> **JOB ITEM**: Although the records include pictures, the copy should not; write out exactly the lines from the first through the line with "ram[addr0] <= d0;".

===============

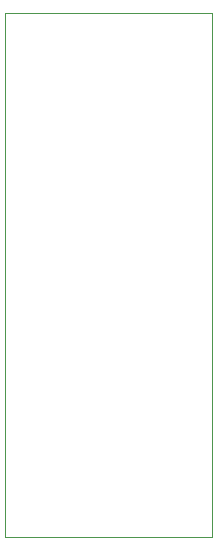
<source format=gm1>
G04 #@! TF.GenerationSoftware,KiCad,Pcbnew,5.1.5*
G04 #@! TF.CreationDate,2020-02-12T19:01:32+05:30*
G04 #@! TF.ProjectId,schematics,73636865-6d61-4746-9963-732e6b696361,rev?*
G04 #@! TF.SameCoordinates,Original*
G04 #@! TF.FileFunction,Profile,NP*
%FSLAX46Y46*%
G04 Gerber Fmt 4.6, Leading zero omitted, Abs format (unit mm)*
G04 Created by KiCad (PCBNEW 5.1.5) date 2020-02-12 19:01:32*
%MOMM*%
%LPD*%
G04 APERTURE LIST*
%ADD10C,0.050000*%
G04 APERTURE END LIST*
D10*
X129413000Y-73787000D02*
X129413000Y-118110000D01*
X146939000Y-73787000D02*
X129413000Y-73787000D01*
X146939000Y-118110000D02*
X146939000Y-73787000D01*
X129413000Y-118110000D02*
X146939000Y-118110000D01*
M02*

</source>
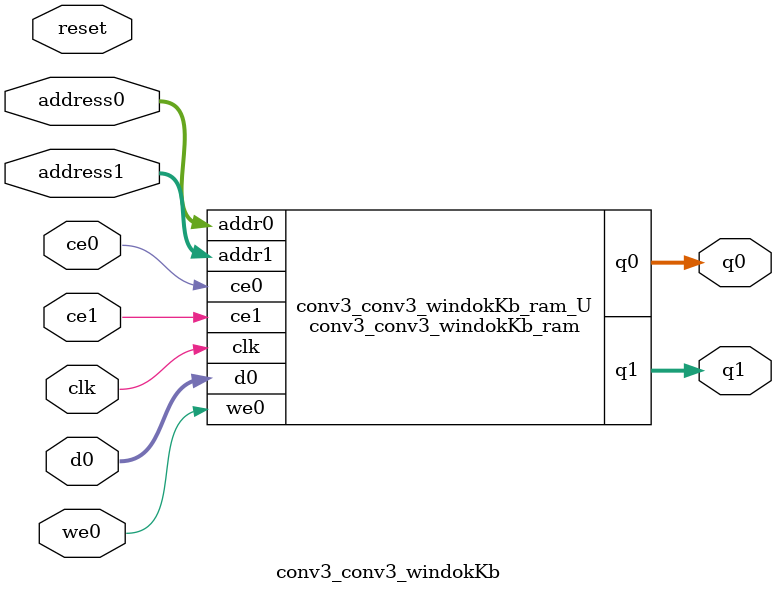
<source format=v>
`timescale 1 ns / 1 ps
module conv3_conv3_windokKb_ram (addr0, ce0, d0, we0, q0, addr1, ce1, q1,  clk);

parameter DWIDTH = 5;
parameter AWIDTH = 5;
parameter MEM_SIZE = 32;

input[AWIDTH-1:0] addr0;
input ce0;
input[DWIDTH-1:0] d0;
input we0;
output reg[DWIDTH-1:0] q0;
input[AWIDTH-1:0] addr1;
input ce1;
output reg[DWIDTH-1:0] q1;
input clk;

(* ram_style = "distributed" *)reg [DWIDTH-1:0] ram[0:MEM_SIZE-1];




always @(posedge clk)  
begin 
    if (ce0) begin
        if (we0) 
            ram[addr0] <= d0; 
        q0 <= ram[addr0];
    end
end


always @(posedge clk)  
begin 
    if (ce1) begin
        q1 <= ram[addr1];
    end
end


endmodule

`timescale 1 ns / 1 ps
module conv3_conv3_windokKb(
    reset,
    clk,
    address0,
    ce0,
    we0,
    d0,
    q0,
    address1,
    ce1,
    q1);

parameter DataWidth = 32'd5;
parameter AddressRange = 32'd32;
parameter AddressWidth = 32'd5;
input reset;
input clk;
input[AddressWidth - 1:0] address0;
input ce0;
input we0;
input[DataWidth - 1:0] d0;
output[DataWidth - 1:0] q0;
input[AddressWidth - 1:0] address1;
input ce1;
output[DataWidth - 1:0] q1;



conv3_conv3_windokKb_ram conv3_conv3_windokKb_ram_U(
    .clk( clk ),
    .addr0( address0 ),
    .ce0( ce0 ),
    .we0( we0 ),
    .d0( d0 ),
    .q0( q0 ),
    .addr1( address1 ),
    .ce1( ce1 ),
    .q1( q1 ));

endmodule


</source>
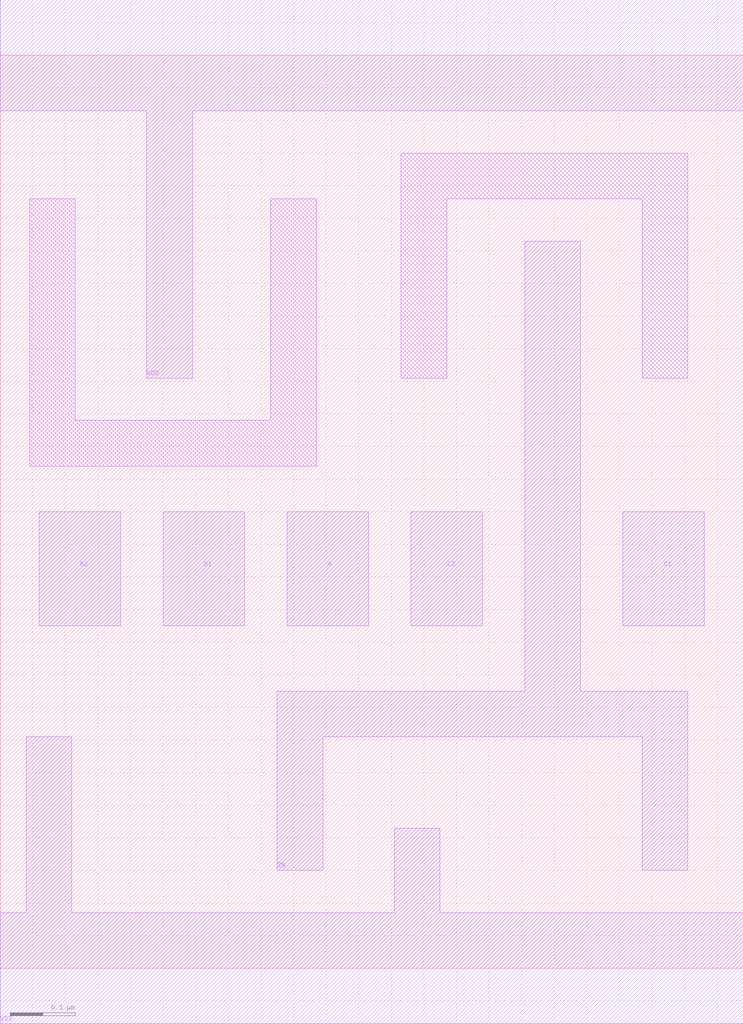
<source format=lef>
# 
# ******************************************************************************
# *                                                                            *
# *                   Copyright (C) 2004-2010, Nangate Inc.                    *
# *                           All rights reserved.                             *
# *                                                                            *
# * Nangate and the Nangate logo are trademarks of Nangate Inc.                *
# *                                                                            *
# * All trademarks, logos, software marks, and trade names (collectively the   *
# * "Marks") in this program are proprietary to Nangate or other respective    *
# * owners that have granted Nangate the right and license to use such Marks.  *
# * You are not permitted to use the Marks without the prior written consent   *
# * of Nangate or such third party that may own the Marks.                     *
# *                                                                            *
# * This file has been provided pursuant to a License Agreement containing     *
# * restrictions on its use. This file contains valuable trade secrets and     *
# * proprietary information of Nangate Inc., and is protected by U.S. and      *
# * international laws and/or treaties.                                        *
# *                                                                            *
# * The copyright notice(s) in this file does not indicate actual or intended  *
# * publication of this file.                                                  *
# *                                                                            *
# *     NGLibraryCreator, v2010.08-HR32-SP3-2010-08-05 - build 1009061800      *
# *                                                                            *
# ******************************************************************************
# 
# 
# Running on brazil06.nangate.com.br for user Giancarlo Franciscatto (gfr).
# Local time is now Fri, 3 Dec 2010, 19:32:18.
# Main process id is 27821.

VERSION 5.6 ;
BUSBITCHARS "[]" ;
DIVIDERCHAR "/" ;

MACRO AOI221_X1
  CLASS core ;
  FOREIGN AOI221_X1 0.0 0.0 ;
  ORIGIN 0 0 ;
  SYMMETRY X Y ;
  SITE FreePDK45_38x28_10R_NP_162NW_34O ;
  SIZE 1.14 BY 1.4 ;
  PIN A
    DIRECTION INPUT ;
    ANTENNAPARTIALMETALAREA 0.021875 LAYER metal1 ;
    ANTENNAPARTIALMETALSIDEAREA 0.078 LAYER metal1 ;
    ANTENNAGATEAREA 0.05225 ;
    PORT
      LAYER metal1 ;
        POLYGON 0.44 0.525 0.565 0.525 0.565 0.7 0.44 0.7  ;
    END
  END A
  PIN B1
    DIRECTION INPUT ;
    ANTENNAPARTIALMETALAREA 0.021875 LAYER metal1 ;
    ANTENNAPARTIALMETALSIDEAREA 0.078 LAYER metal1 ;
    ANTENNAGATEAREA 0.05225 ;
    PORT
      LAYER metal1 ;
        POLYGON 0.25 0.525 0.375 0.525 0.375 0.7 0.25 0.7  ;
    END
  END B1
  PIN B2
    DIRECTION INPUT ;
    ANTENNAPARTIALMETALAREA 0.021875 LAYER metal1 ;
    ANTENNAPARTIALMETALSIDEAREA 0.078 LAYER metal1 ;
    ANTENNAGATEAREA 0.05225 ;
    PORT
      LAYER metal1 ;
        POLYGON 0.06 0.525 0.185 0.525 0.185 0.7 0.06 0.7  ;
    END
  END B2
  PIN C1
    DIRECTION INPUT ;
    ANTENNAPARTIALMETALAREA 0.021875 LAYER metal1 ;
    ANTENNAPARTIALMETALSIDEAREA 0.078 LAYER metal1 ;
    ANTENNAGATEAREA 0.05225 ;
    PORT
      LAYER metal1 ;
        POLYGON 0.955 0.525 1.08 0.525 1.08 0.7 0.955 0.7  ;
    END
  END C1
  PIN C2
    DIRECTION INPUT ;
    ANTENNAPARTIALMETALAREA 0.01925 LAYER metal1 ;
    ANTENNAPARTIALMETALSIDEAREA 0.0741 LAYER metal1 ;
    ANTENNAGATEAREA 0.05225 ;
    PORT
      LAYER metal1 ;
        POLYGON 0.63 0.525 0.74 0.525 0.74 0.7 0.63 0.7  ;
    END
  END C2
  PIN ZN
    DIRECTION OUTPUT ;
    ANTENNAPARTIALMETALAREA 0.13145 LAYER metal1 ;
    ANTENNAPARTIALMETALSIDEAREA 0.468 LAYER metal1 ;
    ANTENNADIFFAREA 0.189875 ;
    PORT
      LAYER metal1 ;
        POLYGON 0.425 0.15 0.495 0.15 0.495 0.355 0.985 0.355 0.985 0.15 1.055 0.15 1.055 0.425 0.89 0.425 0.89 1.115 0.805 1.115 0.805 0.425 0.425 0.425  ;
    END
  END ZN
  PIN VDD
    DIRECTION INOUT ;
    USE power ;
    SHAPE ABUTMENT ;
    PORT
      LAYER metal1 ;
        POLYGON 0 1.315 0.225 1.315 0.225 0.905 0.295 0.905 0.295 1.315 0.485 1.315 1.055 1.315 1.14 1.315 1.14 1.485 1.055 1.485 0.485 1.485 0 1.485  ;
    END
  END VDD
  PIN VSS
    DIRECTION INOUT ;
    USE ground ;
    SHAPE ABUTMENT ;
    PORT
      LAYER metal1 ;
        POLYGON 0 -0.085 1.14 -0.085 1.14 0.085 0.675 0.085 0.675 0.215 0.605 0.215 0.605 0.085 0.11 0.085 0.11 0.355 0.04 0.355 0.04 0.085 0 0.085  ;
    END
  END VSS
  OBS
      LAYER metal1 ;
        POLYGON 0.045 0.77 0.485 0.77 0.485 1.18 0.415 1.18 0.415 0.84 0.115 0.84 0.115 1.18 0.045 1.18  ;
        POLYGON 0.615 0.905 0.685 0.905 0.685 1.18 0.985 1.18 0.985 0.905 1.055 0.905 1.055 1.25 0.615 1.25  ;
  END
END AOI221_X1

END LIBRARY
#
# End of file
#

</source>
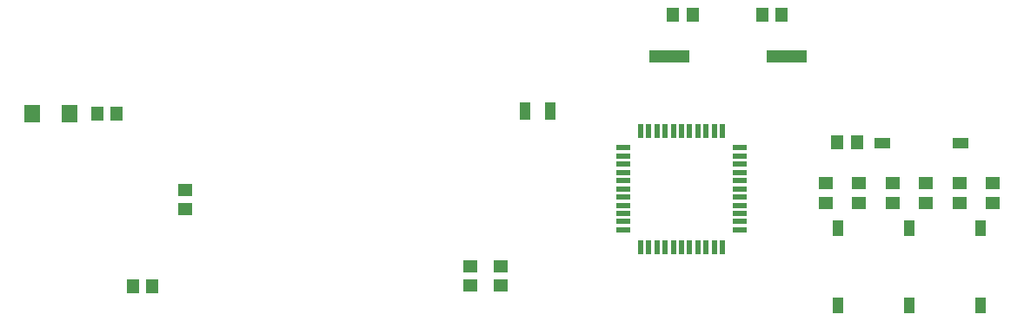
<source format=gtp>
G04*
G04 #@! TF.GenerationSoftware,Altium Limited,Altium Designer,21.0.8 (223)*
G04*
G04 Layer_Color=8421504*
%FSTAX24Y24*%
%MOIN*%
G70*
G04*
G04 #@! TF.SameCoordinates,EDDFCF6A-67A3-46E2-8177-59DA37980891*
G04*
G04*
G04 #@! TF.FilePolarity,Positive*
G04*
G01*
G75*
%ADD22R,0.1575X0.0472*%
%ADD23R,0.0394X0.0709*%
%ADD24R,0.0200X0.0530*%
%ADD25R,0.0530X0.0200*%
%ADD26R,0.0591X0.0394*%
%ADD27R,0.0394X0.0591*%
%ADD28R,0.0472X0.0551*%
%ADD29R,0.0551X0.0472*%
%ADD30R,0.0600X0.0650*%
D22*
X048615Y025856D02*
D03*
X053115D02*
D03*
D23*
X044072Y023759D02*
D03*
X043088D02*
D03*
D24*
X04752Y018533D02*
D03*
X047835D02*
D03*
X04815D02*
D03*
X048465D02*
D03*
X04878D02*
D03*
X049094D02*
D03*
X049409D02*
D03*
X049724D02*
D03*
X050039D02*
D03*
X050354D02*
D03*
X050669D02*
D03*
Y023003D02*
D03*
X050354D02*
D03*
X050039D02*
D03*
X049724D02*
D03*
X049409D02*
D03*
X049094D02*
D03*
X04878D02*
D03*
X048465D02*
D03*
X04815D02*
D03*
X047835D02*
D03*
X04752D02*
D03*
D25*
X051329Y019193D02*
D03*
Y019508D02*
D03*
Y019823D02*
D03*
Y020138D02*
D03*
Y020453D02*
D03*
Y020768D02*
D03*
Y021083D02*
D03*
Y021398D02*
D03*
Y021713D02*
D03*
Y022028D02*
D03*
Y022343D02*
D03*
X046859D02*
D03*
Y022028D02*
D03*
Y021713D02*
D03*
Y021398D02*
D03*
Y021083D02*
D03*
Y020768D02*
D03*
Y020453D02*
D03*
Y020138D02*
D03*
Y019823D02*
D03*
Y019508D02*
D03*
Y019193D02*
D03*
D26*
X059783Y02252D02*
D03*
X056791D02*
D03*
D27*
X055089Y01628D02*
D03*
Y019272D02*
D03*
X057844Y01628D02*
D03*
Y019272D02*
D03*
X060561Y01628D02*
D03*
Y019272D02*
D03*
D28*
X026692Y023656D02*
D03*
X02744D02*
D03*
X028063Y017033D02*
D03*
X028811D02*
D03*
X055817Y022569D02*
D03*
X055069D02*
D03*
X052932Y027458D02*
D03*
X052184D02*
D03*
X048775Y027451D02*
D03*
X049523D02*
D03*
D29*
X055908Y020238D02*
D03*
Y020986D02*
D03*
X057188Y020238D02*
D03*
Y020986D02*
D03*
X059748Y020238D02*
D03*
Y020986D02*
D03*
X042158Y017793D02*
D03*
Y017045D02*
D03*
X041007Y017793D02*
D03*
Y017045D02*
D03*
X054626Y020985D02*
D03*
Y020237D02*
D03*
X058465Y020985D02*
D03*
Y020237D02*
D03*
X061025Y020985D02*
D03*
Y020237D02*
D03*
X030066Y019979D02*
D03*
Y020728D02*
D03*
D30*
X024197Y02367D02*
D03*
X025617D02*
D03*
M02*

</source>
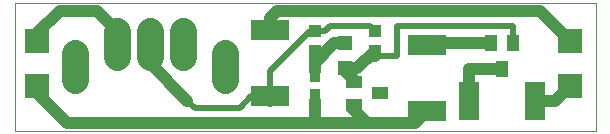
<source format=gtl>
G75*
%MOIN*%
%OFA0B0*%
%FSLAX25Y25*%
%IPPOS*%
%LPD*%
%AMOC8*
5,1,8,0,0,1.08239X$1,22.5*
%
%ADD10C,0.00000*%
%ADD11R,0.03543X0.02756*%
%ADD12R,0.04331X0.03937*%
%ADD13R,0.12598X0.07087*%
%ADD14R,0.07087X0.12598*%
%ADD15R,0.07874X0.07874*%
%ADD16R,0.03937X0.05512*%
%ADD17R,0.05512X0.03937*%
%ADD18R,0.04724X0.04724*%
%ADD19C,0.08858*%
%ADD20C,0.03937*%
%ADD21C,0.01969*%
D10*
X0001937Y0003333D02*
X0001937Y0045794D01*
X0195638Y0045794D01*
X0195638Y0003333D01*
X0001937Y0003333D01*
D11*
X0101937Y0015774D03*
X0101937Y0020892D03*
D12*
X0101937Y0029987D03*
X0121937Y0029987D03*
X0121937Y0036680D03*
X0101937Y0036680D03*
D13*
X0086937Y0036857D03*
X0139437Y0031857D03*
X0086937Y0014810D03*
X0139437Y0009810D03*
D14*
X0153413Y0013333D03*
X0175461Y0013333D03*
D15*
X0186937Y0018333D03*
X0186937Y0033333D03*
X0009437Y0033333D03*
X0009437Y0018333D03*
D16*
X0160697Y0032664D03*
X0168177Y0032664D03*
X0164437Y0024003D03*
D17*
X0123768Y0015833D03*
X0115106Y0012093D03*
X0115106Y0019573D03*
D18*
X0111937Y0024199D03*
X0111937Y0032467D03*
D19*
X0071937Y0029262D02*
X0071937Y0020404D01*
X0057937Y0027904D02*
X0057937Y0036762D01*
X0046937Y0036762D02*
X0046937Y0027904D01*
X0035937Y0027904D02*
X0035937Y0036762D01*
X0021937Y0029262D02*
X0021937Y0020404D01*
D20*
X0009437Y0018333D02*
X0009437Y0015833D01*
X0019437Y0005833D01*
X0101937Y0005833D01*
X0101937Y0013333D01*
X0114437Y0010833D02*
X0119437Y0005833D01*
X0101937Y0005833D01*
X0119437Y0005833D02*
X0135461Y0005833D01*
X0139437Y0009810D01*
X0153413Y0013333D02*
X0153413Y0024003D01*
X0164437Y0024003D01*
X0181937Y0013333D02*
X0186937Y0018333D01*
X0181937Y0013333D02*
X0175461Y0013333D01*
X0121937Y0029987D02*
X0116150Y0024199D01*
X0111937Y0024199D01*
X0111937Y0023333D02*
X0115106Y0020164D01*
X0115106Y0019573D01*
X0101937Y0023333D02*
X0101937Y0025833D01*
X0108571Y0032467D01*
X0111937Y0032467D01*
X0101937Y0029987D02*
X0101937Y0025833D01*
X0121937Y0028333D02*
X0121937Y0029987D01*
X0139437Y0031857D02*
X0139437Y0032664D01*
X0160697Y0032664D01*
X0176937Y0043333D02*
X0186937Y0033333D01*
X0176937Y0043333D02*
X0089437Y0043333D01*
X0086937Y0040833D01*
X0086937Y0036857D01*
X0046937Y0028333D02*
X0046937Y0025833D01*
X0059437Y0013333D01*
X0085913Y0015833D02*
X0086937Y0014810D01*
X0086937Y0013333D01*
X0009437Y0033333D02*
X0009437Y0035833D01*
X0016937Y0043333D01*
X0029437Y0043333D01*
X0034437Y0038333D01*
D21*
X0086937Y0023333D02*
X0086937Y0014810D01*
X0080913Y0014810D01*
X0076937Y0010833D01*
X0061937Y0010833D01*
X0059437Y0013333D01*
X0086937Y0023333D02*
X0100283Y0036680D01*
X0101937Y0036680D01*
X0105283Y0036680D01*
X0106937Y0038333D01*
X0120283Y0038333D01*
X0121937Y0036680D01*
X0129437Y0038333D02*
X0168177Y0038333D01*
X0168177Y0032664D01*
X0129437Y0028333D02*
X0129437Y0038333D01*
X0129437Y0028333D02*
X0121937Y0028333D01*
M02*

</source>
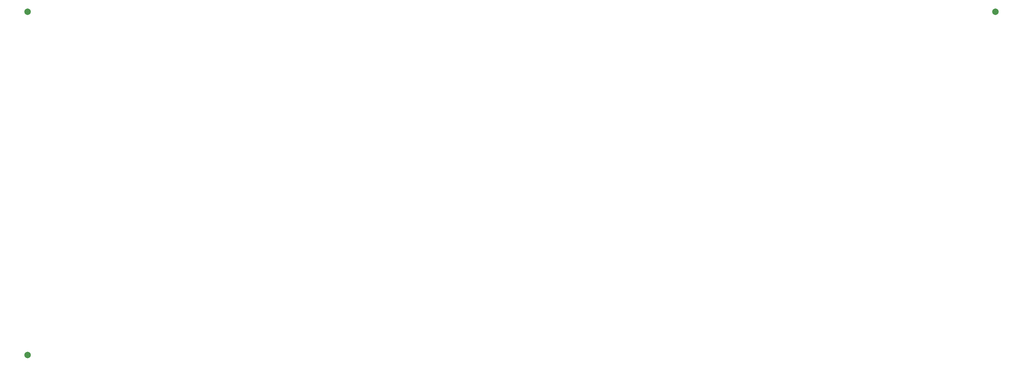
<source format=gtp>
G04 #@! TF.GenerationSoftware,KiCad,Pcbnew,(7.0.0)*
G04 #@! TF.CreationDate,2023-05-15T22:10:03-07:00*
G04 #@! TF.ProjectId,pcb-hotswap-rails,7063622d-686f-4747-9377-61702d726169,1.0*
G04 #@! TF.SameCoordinates,Original*
G04 #@! TF.FileFunction,Paste,Top*
G04 #@! TF.FilePolarity,Positive*
%FSLAX46Y46*%
G04 Gerber Fmt 4.6, Leading zero omitted, Abs format (unit mm)*
G04 Created by KiCad (PCBNEW (7.0.0)) date 2023-05-15 22:10:03*
%MOMM*%
%LPD*%
G01*
G04 APERTURE LIST*
%ADD10C,2.000000*%
G04 APERTURE END LIST*
D10*
G04 #@! TO.C,REF\u002A\u002A*
X2500000Y109000000D03*
G04 #@! TD*
G04 #@! TO.C,REF\u002A\u002A*
X2500000Y2500000D03*
G04 #@! TD*
G04 #@! TO.C,REF\u002A\u002A*
X302549000Y109000000D03*
G04 #@! TD*
M02*

</source>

===============

> **SOLUTION**:
<source format=gm1>
G04 #@! TF.GenerationSoftware,KiCad,Pcbnew,5.1.5*
G04 #@! TF.CreationDate,2020-02-12T19:01:32+05:30*
G04 #@! TF.ProjectId,schematics,73636865-6d61-4746-9963-732e6b696361,rev?*
G04 #@! TF.SameCoordinates,Original*
G04 #@! TF.FileFunction,Profile,NP*
%FSLAX46Y46*%
G04 Gerber Fmt 4.6, Leading zero omitted, Abs format (unit mm)*
G04 Created by KiCad (PCBNEW 5.1.5) date 2020-02-12 19:01:32*
%MOMM*%
%LPD*%
G04 APERTURE LIST*
%ADD10C,0.050000*%
G04 APERTURE END LIST*
D10*
X129413000Y-73787000D02*
X129413000Y-118110000D01*
X146939000Y-73787000D02*
X129413000Y-73787000D01*
X146939000Y-118110000D02*
X146939000Y-73787000D01*
X129413000Y-118110000D02*
X146939000Y-118110000D01*
M02*

</source>
<source format=v>
`timescale 1 ns / 1 ps
module conv3_conv3_windokKb_ram (addr0, ce0, d0, we0, q0, addr1, ce1, q1,  clk);

parameter DWIDTH = 5;
parameter AWIDTH = 5;
parameter MEM_SIZE = 32;

input[AWIDTH-1:0] addr0;
input ce0;
input[DWIDTH-1:0] d0;
input we0;
output reg[DWIDTH-1:0] q0;
input[AWIDTH-1:0] addr1;
input ce1;
output reg[DWIDTH-1:0] q1;
input clk;

(* ram_style = "distributed" *)reg [DWIDTH-1:0] ram[0:MEM_SIZE-1];




always @(posedge clk)  
begin 
    if (ce0) begin
        if (we0) 
            ram[addr0] <= d0; 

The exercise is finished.